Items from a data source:
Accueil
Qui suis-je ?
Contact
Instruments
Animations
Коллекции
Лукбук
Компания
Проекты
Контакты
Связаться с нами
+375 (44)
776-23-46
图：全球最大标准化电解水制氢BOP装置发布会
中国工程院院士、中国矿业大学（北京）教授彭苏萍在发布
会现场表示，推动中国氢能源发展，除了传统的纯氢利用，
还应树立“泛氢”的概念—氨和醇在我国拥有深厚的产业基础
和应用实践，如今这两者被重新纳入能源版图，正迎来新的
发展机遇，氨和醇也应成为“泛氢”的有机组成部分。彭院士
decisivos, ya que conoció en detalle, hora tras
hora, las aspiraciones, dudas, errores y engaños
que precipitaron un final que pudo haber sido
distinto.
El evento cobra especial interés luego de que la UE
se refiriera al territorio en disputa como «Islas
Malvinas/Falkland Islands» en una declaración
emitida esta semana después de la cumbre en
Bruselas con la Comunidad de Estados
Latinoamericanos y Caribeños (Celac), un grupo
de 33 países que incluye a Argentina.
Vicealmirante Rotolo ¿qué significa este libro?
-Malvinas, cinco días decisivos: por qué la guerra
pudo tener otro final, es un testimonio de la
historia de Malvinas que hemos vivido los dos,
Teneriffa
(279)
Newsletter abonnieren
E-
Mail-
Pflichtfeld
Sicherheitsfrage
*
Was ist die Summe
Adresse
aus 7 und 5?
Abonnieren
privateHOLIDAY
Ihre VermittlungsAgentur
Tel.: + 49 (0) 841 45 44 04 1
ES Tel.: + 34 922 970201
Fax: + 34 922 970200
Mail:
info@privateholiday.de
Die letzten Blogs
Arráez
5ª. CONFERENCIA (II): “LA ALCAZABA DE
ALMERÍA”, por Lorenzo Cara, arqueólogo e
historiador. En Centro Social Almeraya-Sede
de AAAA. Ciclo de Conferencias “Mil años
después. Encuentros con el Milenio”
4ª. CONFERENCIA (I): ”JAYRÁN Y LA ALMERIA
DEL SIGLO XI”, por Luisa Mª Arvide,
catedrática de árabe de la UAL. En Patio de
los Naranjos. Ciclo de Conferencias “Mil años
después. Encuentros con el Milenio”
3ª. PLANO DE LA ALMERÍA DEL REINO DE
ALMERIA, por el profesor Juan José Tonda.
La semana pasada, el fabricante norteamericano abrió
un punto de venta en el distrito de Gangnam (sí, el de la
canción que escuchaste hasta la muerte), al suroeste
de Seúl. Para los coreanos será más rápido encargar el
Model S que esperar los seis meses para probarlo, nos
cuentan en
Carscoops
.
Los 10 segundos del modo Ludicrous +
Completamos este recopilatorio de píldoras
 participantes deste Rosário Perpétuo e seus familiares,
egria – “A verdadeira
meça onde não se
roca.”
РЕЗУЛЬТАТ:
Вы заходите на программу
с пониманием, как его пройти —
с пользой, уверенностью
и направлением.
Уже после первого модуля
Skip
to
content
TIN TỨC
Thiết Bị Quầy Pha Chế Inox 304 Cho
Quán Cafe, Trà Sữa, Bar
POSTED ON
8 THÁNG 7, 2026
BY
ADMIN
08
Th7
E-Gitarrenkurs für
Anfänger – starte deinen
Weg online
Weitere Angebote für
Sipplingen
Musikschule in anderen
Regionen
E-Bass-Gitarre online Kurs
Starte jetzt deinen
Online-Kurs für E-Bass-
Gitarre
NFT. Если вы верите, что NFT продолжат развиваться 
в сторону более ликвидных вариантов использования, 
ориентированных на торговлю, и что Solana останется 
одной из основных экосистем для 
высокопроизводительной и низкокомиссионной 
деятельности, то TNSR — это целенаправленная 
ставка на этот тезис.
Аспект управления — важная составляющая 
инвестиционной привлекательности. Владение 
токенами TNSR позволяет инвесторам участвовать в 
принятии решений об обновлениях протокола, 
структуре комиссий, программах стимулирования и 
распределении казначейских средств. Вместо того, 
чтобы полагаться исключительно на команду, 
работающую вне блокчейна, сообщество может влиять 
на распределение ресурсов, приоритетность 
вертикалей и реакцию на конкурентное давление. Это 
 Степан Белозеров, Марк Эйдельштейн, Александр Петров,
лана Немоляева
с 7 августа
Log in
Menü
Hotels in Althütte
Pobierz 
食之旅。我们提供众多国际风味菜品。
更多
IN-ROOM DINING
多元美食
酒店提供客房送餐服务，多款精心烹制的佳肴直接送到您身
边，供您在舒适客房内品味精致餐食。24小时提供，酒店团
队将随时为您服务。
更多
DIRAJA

**Task brief**: Give back the data above word for word.

**Response below**:
Accueil
Qui suis-je ?
Contact
Instruments
Animations
Коллекции
Лукбук
Компания
Проекты
Контакты
Связаться с нами
+375 (44)
776-23-46
图：全球最大标准化电解水制氢BOP装置发布会
中国工程院院士、中国矿业大学（北京）教授彭苏萍在发布
会现场表示，推动中国氢能源发展，除了传统的纯氢利用，
还应树立“泛氢”的概念—氨和醇在我国拥有深厚的产业基础
和应用实践，如今这两者被重新纳入能源版图，正迎来新的
发展机遇，氨和醇也应成为“泛氢”的有机组成部分。彭院士
decisivos, ya que conoció en detalle, hora tras
hora, las aspiraciones, dudas, errores y engaños
que precipitaron un final que pudo haber sido
distinto.
El evento cobra especial interés luego de que la UE
se refiriera al territorio en disputa como «Islas
Malvinas/Falkland Islands» en una declaración
emitida esta semana después de la cumbre en
Bruselas con la Comunidad de Estados
Latinoamericanos y Caribeños (Celac), un grupo
de 33 países que incluye a Argentina.
Vicealmirante Rotolo ¿qué significa este libro?
-Malvinas, cinco días decisivos: por qué la guerra
pudo tener otro final, es un testimonio de la
historia de Malvinas que hemos vivido los dos,
Teneriffa
(279)
Newsletter abonnieren
E-
Mail-
Pflichtfeld
Sicherheitsfrage
*
Was ist die Summe
Adresse
aus 7 und 5?
Abonnieren
privateHOLIDAY
Ihre VermittlungsAgentur
Tel.: + 49 (0) 841 45 44 04 1
ES Tel.: + 34 922 970201
Fax: + 34 922 970200
Mail:
info@privateholiday.de
Die letzten Blogs
Arráez
5ª. CONFERENCIA (II): “LA ALCAZABA DE
ALMERÍA”, por Lorenzo Cara, arqueólogo e
historiador. En Centro Social Almeraya-Sede
de AAAA. Ciclo de Conferencias “Mil años
después. Encuentros con el Milenio”
4ª. CONFERENCIA (I): ”JAYRÁN Y LA ALMERIA
DEL SIGLO XI”, por Luisa Mª Arvide,
catedrática de árabe de la UAL. En Patio de
los Naranjos. Ciclo de Conferencias “Mil años
después. Encuentros con el Milenio”
3ª. PLANO DE LA ALMERÍA DEL REINO DE
ALMERIA, por el profesor Juan José Tonda.
La semana pasada, el fabricante norteamericano abrió
un punto de venta en el distrito de Gangnam (sí, el de la
canción que escuchaste hasta la muerte), al suroeste
de Seúl. Para los coreanos será más rápido encargar el
Model S que esperar los seis meses para probarlo, nos
cuentan en
Carscoops
.
Los 10 segundos del modo Ludicrous +
Completamos este recopilatorio de píldoras
 participantes deste Rosário Perpétuo e seus familiares,
egria – “A verdadeira
meça onde não se
roca.”
РЕЗУЛЬТАТ:
Вы заходите на программу
с пониманием, как его пройти —
с пользой, уверенностью
и направлением.
Уже после первого модуля
Skip
to
content
TIN TỨC
Thiết Bị Quầy Pha Chế Inox 304 Cho
Quán Cafe, Trà Sữa, Bar
POSTED ON
8 THÁNG 7, 2026
BY
ADMIN
08
Th7
E-Gitarrenkurs für
Anfänger – starte deinen
Weg online
Weitere Angebote für
Sipplingen
Musikschule in anderen
Regionen
E-Bass-Gitarre online Kurs
Starte jetzt deinen
Online-Kurs für E-Bass-
Gitarre
NFT. Если вы верите, что NFT продолжат развиваться 
в сторону более ликвидных вариантов использования, 
ориентированных на торговлю, и что Solana останется 
одной из основных экосистем для 
высокопроизводительной и низкокомиссионной 
деятельности, то TNSR — это целенаправленная 
ставка на этот тезис.
Аспект управления — важная составляющая 
инвестиционной привлекательности. Владение 
токенами TNSR позволяет инвесторам участвовать в 
принятии решений об обновлениях протокола, 
структуре комиссий, программах стимулирования и 
распределении казначейских средств. Вместо того, 
чтобы полагаться исключительно на команду, 
работающую вне блокчейна, сообщество может влиять 
на распределение ресурсов, приоритетность 
вертикалей и реакцию на конкурентное давление. Это 
 Степан Белозеров, Марк Эйдельштейн, Александр Петров,
лана Немоляева
с 7 августа
Log in
Menü
Hotels in Althütte
Pobierz 
食之旅。我们提供众多国际风味菜品。
更多
IN-ROOM DINING
多元美食
酒店提供客房送餐服务，多款精心烹制的佳肴直接送到您身
边，供您在舒适客房内品味精致餐食。24小时提供，酒店团
队将随时为您服务。
更多
DIRAJA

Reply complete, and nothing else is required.